Edward Kalungi

Personal information
- Date of birth: 12 October 1977 (age 48)
- Place of birth: Kampala, Uganda
- Height: 1.78 m (5 ft 10 in)
- Position: Defender

Senior career*
- Years: Team / Apps / (Gls)
- 1991–2003: Express FC
- 2003: Shinas FC
- 2004: Hue F.C.
- 2005: Look E San F.C.
- 2005–2007: Al-Wasl F.C.
- 2007–2010: Sulut United F.C. / 27 / (4)

International career
- 1991-1992: Uganda U20
- 1993–2003: Uganda / 10 / (0)

= Edward Kalungi =

Ugandan footballer (born 1977)

Kalungi Edward (born 12 October 1977) is a Ugandan former footballer who played as a defender for the Uganda national team between 1993 and 2003.

==Club career==
Kalungi played club football for Express FC (Uganda), Shinas F.C. (Oman), Hue F.C. (Vietnam), Look E San F.C. (Thailand), Al-Wasl F.C. (U.A.E), and Sulut United F.C. (Indonesia). He retired in 2010.

==International career==
Kalungi made his debut for the Uganda national team on 3 September 1993 against Tanzania.
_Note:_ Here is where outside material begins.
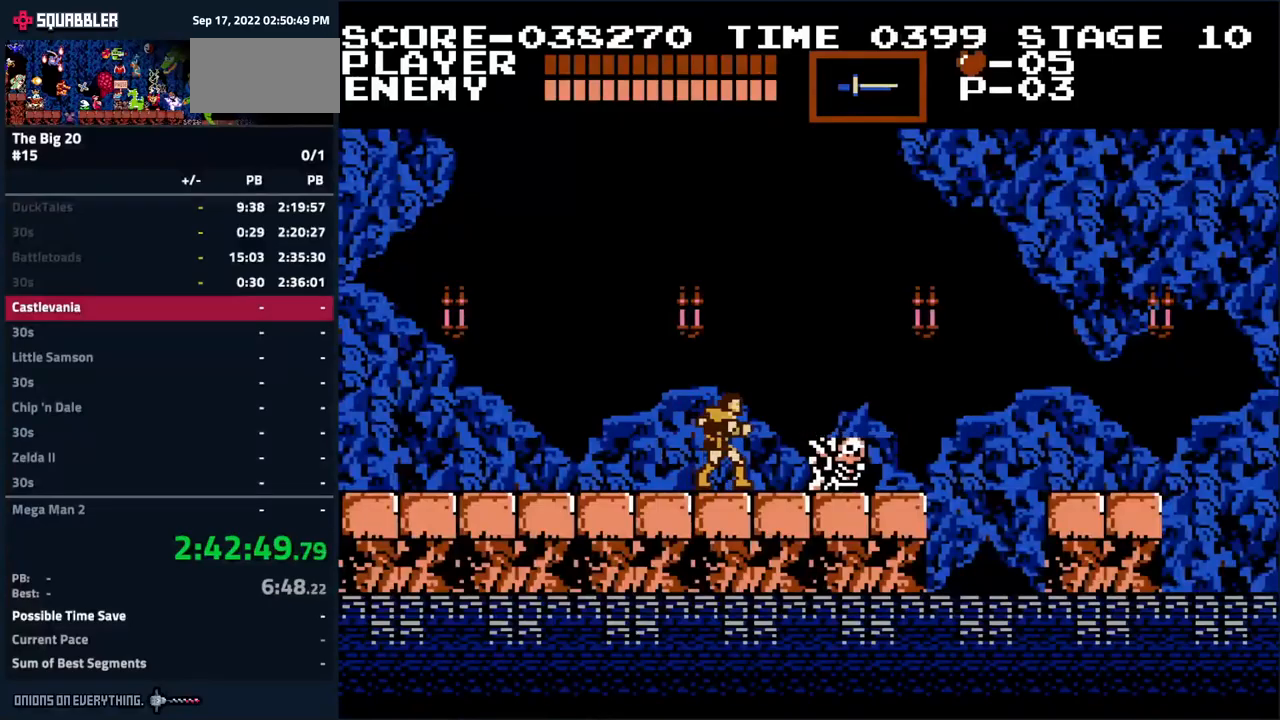
{"buttons": ["B", "DPAD_RIGHT"], "events": [[167, "B", "up"], [384, "B", "down"]]}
Kalungi scored his first goal for the Uganda national team on 23 November 2000 against the Somalia national team in the 2000 CECAFA Cup.

==Post-playing career==
In 2013, Kalungi was elected as a delegate for Uganda Football Players Association. In December 2018, Kalungi was appointed as a FUFA staff as Head Of Estates Manager, a department overseeing football infrastructure in Uganda.